- [Directions]: Scan the listing below. Copy each line that contains "Biological".

Working data below:

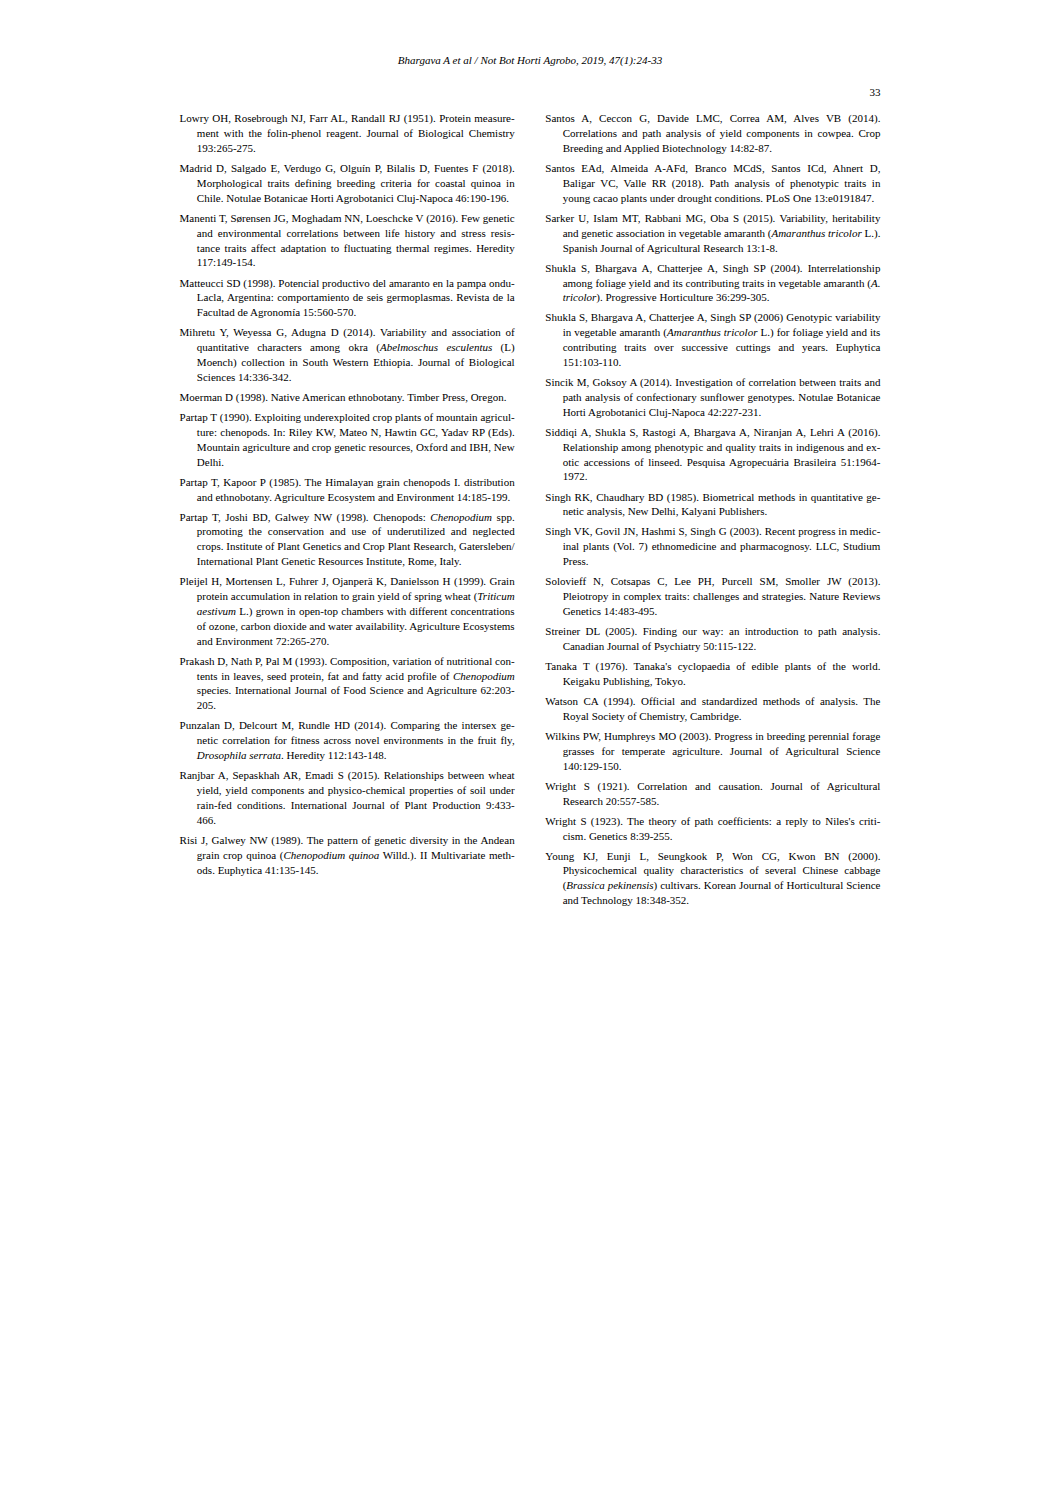Bhargava A et al / Not Bot Horti Agrobo, 2019, 47(1):24-33
33
Lowry OH, Rosebrough NJ, Farr AL, Randall RJ (1951). Protein measurement with the folin-phenol reagent. Journal of Biological Chemistry 193:265-275.
Madrid D, Salgado E, Verdugo G, Olguín P, Bilalis D, Fuentes F (2018). Morphological traits defining breeding criteria for coastal quinoa in Chile. Notulae Botanicae Horti Agrobotanici Cluj-Napoca 46:190-196.
Manenti T, Sørensen JG, Moghadam NN, Loeschcke V (2016). Few genetic and environmental correlations between life history and stress resistance traits affect adaptation to fluctuating thermal regimes. Heredity 117:149-154.
Matteucci SD (1998). Potencial productivo del amaranto en la pampa onduLacla, Argentina: comportamiento de seis germoplasmas. Revista de la Facultad de Agronomía 15:560-570.
Mihretu Y, Weyessa G, Adugna D (2014). Variability and association of quantitative characters among okra (Abelmoschus esculentus (L) Moench) collection in South Western Ethiopia. Journal of Biological Sciences 14:336-342.
Moerman D (1998). Native American ethnobotany. Timber Press, Oregon.
Partap T (1990). Exploiting underexploited crop plants of mountain agriculture: chenopods. In: Riley KW, Mateo N, Hawtin GC, Yadav RP (Eds). Mountain agriculture and crop genetic resources, Oxford and IBH, New Delhi.
Partap T, Kapoor P (1985). The Himalayan grain chenopods I. distribution and ethnobotany. Agriculture Ecosystem and Environment 14:185-199.
Partap T, Joshi BD, Galwey NW (1998). Chenopods: Chenopodium spp. promoting the conservation and use of underutilized and neglected crops. Institute of Plant Genetics and Crop Plant Research, Gatersleben/ International Plant Genetic Resources Institute, Rome, Italy.
Pleijel H, Mortensen L, Fuhrer J, Ojanperä K, Danielsson H (1999). Grain protein accumulation in relation to grain yield of spring wheat (Triticum aestivum L.) grown in open-top chambers with different concentrations of ozone, carbon dioxide and water availability. Agriculture Ecosystems and Environment 72:265-270.
Prakash D, Nath P, Pal M (1993). Composition, variation of nutritional contents in leaves, seed protein, fat and fatty acid profile of Chenopodium species. International Journal of Food Science and Agriculture 62:203-205.
Punzalan D, Delcourt M, Rundle HD (2014). Comparing the intersex genetic correlation for fitness across novel environments in the fruit fly, Drosophila serrata. Heredity 112:143-148.
Ranjbar A, Sepaskhah AR, Emadi S (2015). Relationships between wheat yield, yield components and physico-chemical properties of soil under rain-fed conditions. International Journal of Plant Production 9:433-466.
Risi J, Galwey NW (1989). The pattern of genetic diversity in the Andean grain crop quinoa (Chenopodium quinoa Willd.). II Multivariate methods. Euphytica 41:135-145.
Santos A, Ceccon G, Davide LMC, Correa AM, Alves VB (2014). Correlations and path analysis of yield components in cowpea. Crop Breeding and Applied Biotechnology 14:82-87.
Santos EAd, Almeida A-AFd, Branco MCdS, Santos ICd, Ahnert D, Baligar VC, Valle RR (2018). Path analysis of phenotypic traits in young cacao plants under drought conditions. PLoS One 13:e0191847.
Sarker U, Islam MT, Rabbani MG, Oba S (2015). Variability, heritability and genetic association in vegetable amaranth (Amaranthus tricolor L.). Spanish Journal of Agricultural Research 13:1-8.
Shukla S, Bhargava A, Chatterjee A, Singh SP (2004). Interrelationship among foliage yield and its contributing traits in vegetable amaranth (A. tricolor). Progressive Horticulture 36:299-305.
Shukla S, Bhargava A, Chatterjee A, Singh SP (2006) Genotypic variability in vegetable amaranth (Amaranthus tricolor L.) for foliage yield and its contributing traits over successive cuttings and years. Euphytica 151:103-110.
Sincik M, Goksoy A (2014). Investigation of correlation between traits and path analysis of confectionary sunflower genotypes. Notulae Botanicae Horti Agrobotanici Cluj-Napoca 42:227-231.
Siddiqi A, Shukla S, Rastogi A, Bhargava A, Niranjan A, Lehri A (2016). Relationship among phenotypic and quality traits in indigenous and exotic accessions of linseed. Pesquisa Agropecuária Brasileira 51:1964-1972.
Singh RK, Chaudhary BD (1985). Biometrical methods in quantitative genetic analysis, New Delhi, Kalyani Publishers.
Singh VK, Govil JN, Hashmi S, Singh G (2003). Recent progress in medicinal plants (Vol. 7) ethnomedicine and pharmacognosy. LLC, Studium Press.
Solovieff N, Cotsapas C, Lee PH, Purcell SM, Smoller JW (2013). Pleiotropy in complex traits: challenges and strategies. Nature Reviews Genetics 14:483-495.
Streiner DL (2005). Finding our way: an introduction to path analysis. Canadian Journal of Psychiatry 50:115-122.
Tanaka T (1976). Tanaka's cyclopaedia of edible plants of the world. Keigaku Publishing, Tokyo.
Watson CA (1994). Official and standardized methods of analysis. The Royal Society of Chemistry, Cambridge.
Wilkins PW, Humphreys MO (2003). Progress in breeding perennial forage grasses for temperate agriculture. Journal of Agricultural Science 140:129-150.
Wright S (1921). Correlation and causation. Journal of Agricultural Research 20:557-585.
Wright S (1923). The theory of path coefficients: a reply to Niles's criticism. Genetics 8:39-255.
Young KJ, Eunji L, Seungkook P, Won CG, Kwon BN (2000). Physicochemical quality characteristics of several Chinese cabbage (Brassica pekinensis) cultivars. Korean Journal of Horticultural Science and Technology 18:348-352.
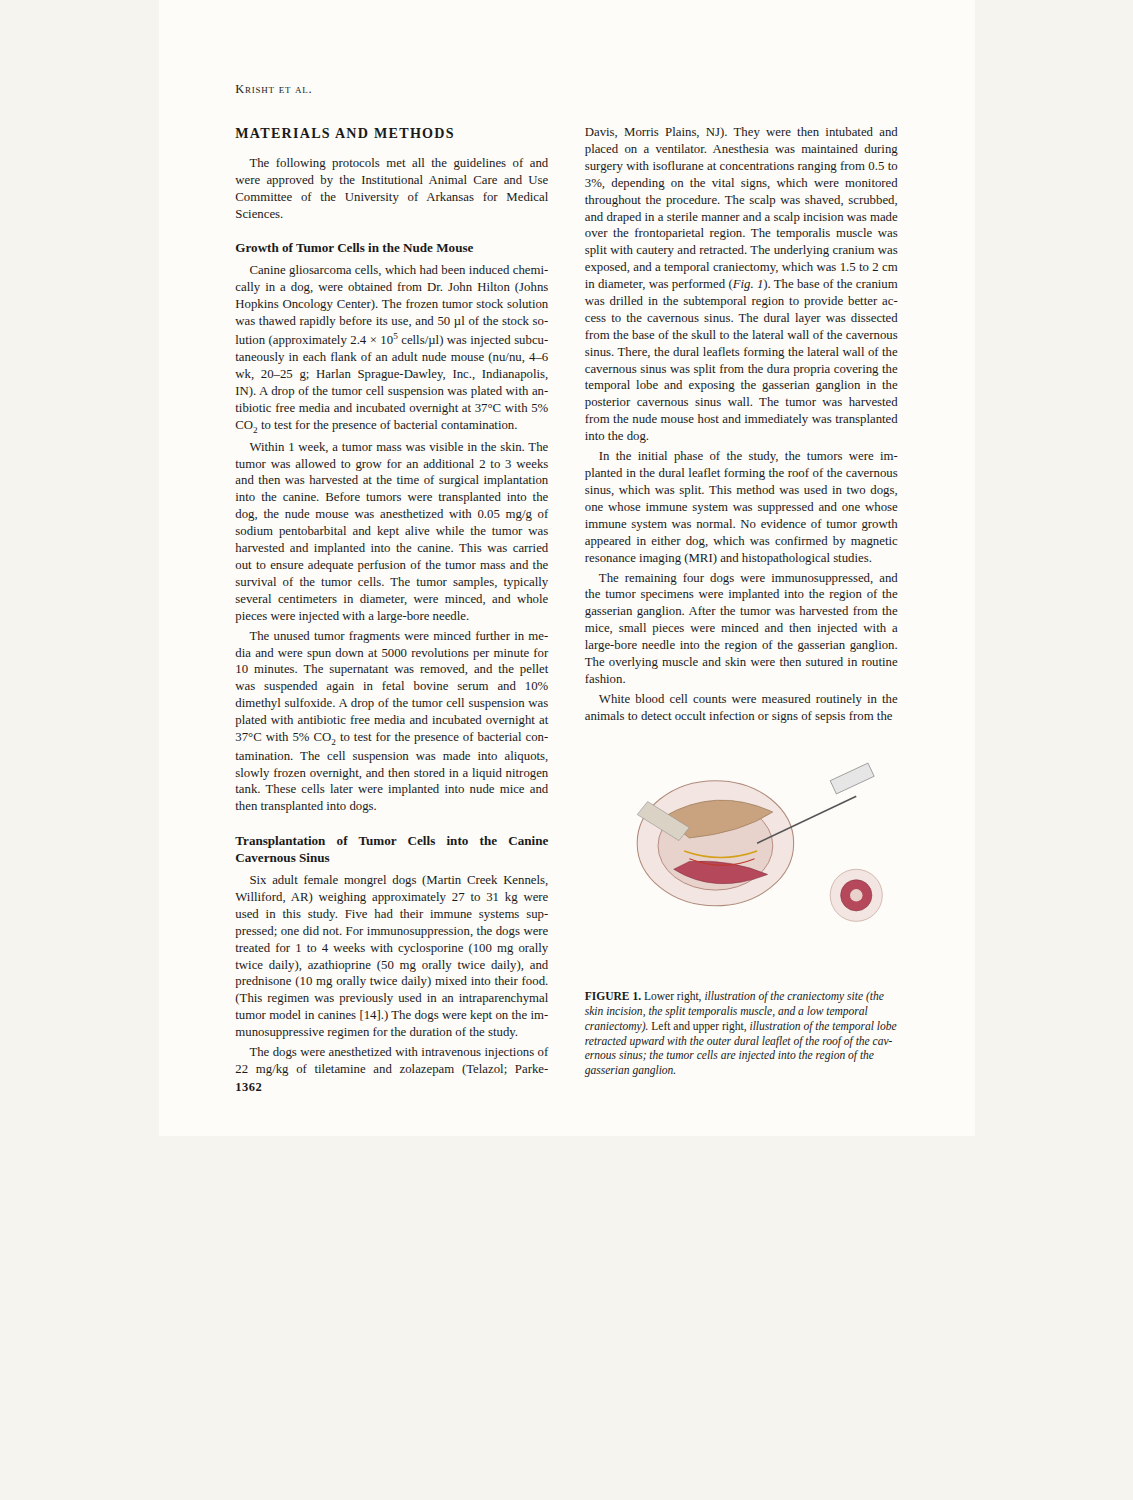Krisht et al.
Materials and Methods
The following protocols met all the guidelines of and were approved by the Institutional Animal Care and Use Committee of the University of Arkansas for Medical Sciences.
Growth of Tumor Cells in the Nude Mouse
Canine gliosarcoma cells, which had been induced chemically in a dog, were obtained from Dr. John Hilton (Johns Hopkins Oncology Center). The frozen tumor stock solution was thawed rapidly before its use, and 50 µl of the stock solution (approximately 2.4 × 105 cells/µl) was injected subcutaneously in each flank of an adult nude mouse (nu/nu, 4–6 wk, 20–25 g; Harlan Sprague-Dawley, Inc., Indianapolis, IN). A drop of the tumor cell suspension was plated with antibiotic free media and incubated overnight at 37°C with 5% CO2 to test for the presence of bacterial contamination.
Within 1 week, a tumor mass was visible in the skin. The tumor was allowed to grow for an additional 2 to 3 weeks and then was harvested at the time of surgical implantation into the canine. Before tumors were transplanted into the dog, the nude mouse was anesthetized with 0.05 mg/g of sodium pentobarbital and kept alive while the tumor was harvested and implanted into the canine. This was carried out to ensure adequate perfusion of the tumor mass and the survival of the tumor cells. The tumor samples, typically several centimeters in diameter, were minced, and whole pieces were injected with a large-bore needle.
The unused tumor fragments were minced further in media and were spun down at 5000 revolutions per minute for 10 minutes. The supernatant was removed, and the pellet was suspended again in fetal bovine serum and 10% dimethyl sulfoxide. A drop of the tumor cell suspension was plated with antibiotic free media and incubated overnight at 37°C with 5% CO2 to test for the presence of bacterial contamination. The cell suspension was made into aliquots, slowly frozen overnight, and then stored in a liquid nitrogen tank. These cells later were implanted into nude mice and then transplanted into dogs.
Transplantation of Tumor Cells into the Canine Cavernous Sinus
Six adult female mongrel dogs (Martin Creek Kennels, Williford, AR) weighing approximately 27 to 31 kg were used in this study. Five had their immune systems suppressed; one did not. For immunosuppression, the dogs were treated for 1 to 4 weeks with cyclosporine (100 mg orally twice daily), azathioprine (50 mg orally twice daily), and prednisone (10 mg orally twice daily) mixed into their food. (This regimen was previously used in an intraparenchymal tumor model in canines [14].) The dogs were kept on the immunosuppressive regimen for the duration of the study.
The dogs were anesthetized with intravenous injections of 22 mg/kg of tiletamine and zolazepam (Telazol; Parke-Davis, Morris Plains, NJ). They were then intubated and placed on a ventilator. Anesthesia was maintained during surgery with isoflurane at concentrations ranging from 0.5 to 3%, depending on the vital signs, which were monitored throughout the procedure. The scalp was shaved, scrubbed, and draped in a sterile manner and a scalp incision was made over the frontoparietal region. The temporalis muscle was split with cautery and retracted. The underlying cranium was exposed, and a temporal craniectomy, which was 1.5 to 2 cm in diameter, was performed (Fig. 1). The base of the cranium was drilled in the subtemporal region to provide better access to the cavernous sinus. The dural layer was dissected from the base of the skull to the lateral wall of the cavernous sinus. There, the dural leaflets forming the lateral wall of the cavernous sinus was split from the dura propria covering the temporal lobe and exposing the gasserian ganglion in the posterior cavernous sinus wall. The tumor was harvested from the nude mouse host and immediately was transplanted into the dog.
In the initial phase of the study, the tumors were implanted in the dural leaflet forming the roof of the cavernous sinus, which was split. This method was used in two dogs, one whose immune system was suppressed and one whose immune system was normal. No evidence of tumor growth appeared in either dog, which was confirmed by magnetic resonance imaging (MRI) and histopathological studies.
The remaining four dogs were immunosuppressed, and the tumor specimens were implanted into the region of the gasserian ganglion. After the tumor was harvested from the mice, small pieces were minced and then injected with a large-bore needle into the region of the gasserian ganglion. The overlying muscle and skin were then sutured in routine fashion.
White blood cell counts were measured routinely in the animals to detect occult infection or signs of sepsis from the
FIGURE 1. Lower right, illustration of the craniectomy site (the skin incision, the split temporalis muscle, and a low temporal craniectomy). Left and upper right, illustration of the temporal lobe retracted upward with the outer dural leaflet of the roof of the cavernous sinus; the tumor cells are injected into the region of the gasserian ganglion.
1362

End of Working data.

- [Answer for this exercise]:
Lowry OH, Rosebrough NJ, Farr AL, Randall RJ (1951). Protein measurement with the folin-phenol reagent. Journal of Biological Chemistry 193:265-275.
Mihretu Y, Weyessa G, Adugna D (2014). Variability and association of quantitative characters among okra (Abelmoschus esculentus (L) Moench) collection in South Western Ethiopia. Journal of Biological Sciences 14:336-342.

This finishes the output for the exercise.